→ **TEXT SHOWN**:
* * * * * * *
The young and the old alike live through heartbreak. It is part of the human condition. Whether as a child it is having to say goodbye to a friend moving away or as an aging adult the death of a spouse, our hearts break. Our hearts break over small losses and large ones. If we live even just a short while, we come to know grief and sadness of heart break. But heartbreak is not just the path to grief and sadness. It is also a path to God. One spiritual teacher says, and I paraphrase here: There are two paths to God. One is great love. The other is great suffering. It is this suffering/this heartbreak that the prophet Jeremiah reminds us of this morning. And it is this suffering that I have been thinking about all week long. Now I know that talking about suffering and heartbreak doesn’t make for an uplifting sermon but I cannot think of more relevant words for this past week than these from Jeremiah that describe what it feels like for one’s heart to break. And besides, it could be that the person sitting beside you this morning has a breaking heart. So we should pay attention.
It was theologian Karl Barth who said a preacher should preach with the bible in one hand and the newspaper in the other. If there is truth in Barth’s words, then how, this past week and in recent months, could one not hold Jeremiah’s words in one hand and the images from Syria in the other hand?
“My joy is gone, grief is upon me, my heart is sick.
Oh, listen! Please listen! It’s the cry of my dear people
reverberating through the country.
Is God no longer in Zion?
Has the King gone away?
Can you tell me why they flaunt their plaything-gods,
their silly, imported no-gods before me?
The crops are in, the summer is over,
but for us nothing’s changed.
We’re still waiting to be rescued.
For my dear broken people, I’m heartbroken.
I weep, seized by grief.
Are there no healing ointments in Gilead?
Isn’t there a doctor in the house?
So why can’t something be done
to heal and save my dear, dear people?
Every day this past week, as I have studied and prayed this lament from the prophet, I have listened to journalists and news anchors give their daily updates on the Syrian ceasefire that began at sun down this past Monday hoping against hope that it would hold. I have watched videos on my hand-held device and looked into the faces of Syrian children, women, and men covered by bomb dust starving and living in the midst of rubble; and I have asked, “Is God no longer in Syria?” I have repeated Jeremiah’s words, “For the hurt of my poor people I am hurt…” as I have prayed for Ned and Marian Walsh, members of our church, who left three days ago for Jordan where they will minister to Syrian refugees. I hung my head in grief last evening when I read the report that U.S.-led airstrikes mistakenly hit Syrian forces killing dozens of Syrian soldiers on Saturday. Day and night I am haunted by that image of that policeman carrying the lifeless body of a young child from a beach in Turkey—a child believed to be a Syrian refugee. I know, we don’t want to have to think about it. It’s too much. We already have enough pain and grief and sadness to deal with in our lives. I feel it too. Can’t we focus on something positive?
As I have longed to turn my eyes away from the images I have asked: “Are there no healing ointments in Syria?” I don’t want to remember the face of Omran Daqneesh—the 5-year-old Syrian boy who appeared, shocked and bleeding, sitting alone in the back of an ambulance after being pulled from his family’s home in Aleppo after it was hit by a bomb. “Isn’t there a doctor in the house? Why can’t something be done to heal and save God’s children in Syria?” The cries of the prophet are loud and clear today: “For the hurt of my poor people I am hurt. My heart breaks.”
* * * * * * *
→ **YOUR GOAL**: Carry on the sermon above about heartbreak and Jeremiah's lament, starting right after its final sentence.

→ **MATERIAL PROVIDED**:
* * * * * * *
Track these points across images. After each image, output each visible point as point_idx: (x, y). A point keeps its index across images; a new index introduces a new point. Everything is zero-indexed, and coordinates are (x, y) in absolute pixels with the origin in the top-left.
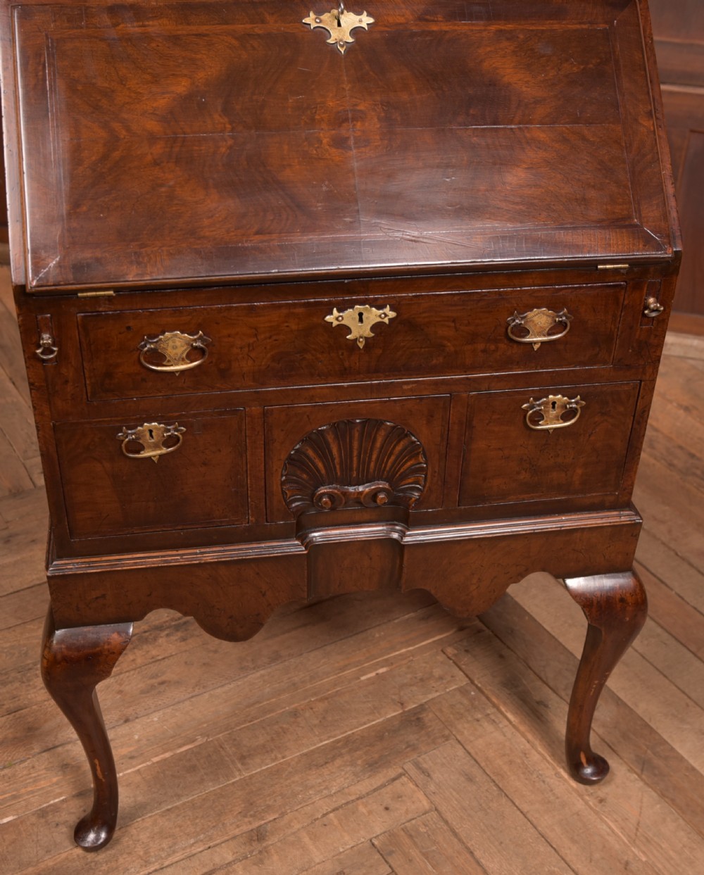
* * * * * * *
→ **RESPONSE TO THE TASK**:
When the Book was no longer open in front of me, it was this verse that lodged in my mind and pierced my heart. “For the hurt of my poor people I am hurt. My heart breaks.” It was these words that made me wonder about the things that break the heart of God. It is so easy, and human, to get caught up in the things that cause our hearts to break. A friend moving away. The loss of a love. The death of a beloved pet. These heartaches/sufferings are real and surely God offers us comfort in times of heartache and suffering. And still the question would not leave me alone: What are the things that cause God’s heart to break?
Surely it’s not the political squabbling going on in our nation today. As concerned as I am about the upcoming elections – and let me say, I am very concerned – as passionate as I am about what is right and wrong in that process and in that outcome, is that what breaks God’s heart? I am not so sure. I am sure that God’s heart is not breaking over the fact that my 401k lost a half of a half of a half percentage point in the stock market last quarter. It’s not that our 401ks are not important. But God’s heart is not breaking over their losses.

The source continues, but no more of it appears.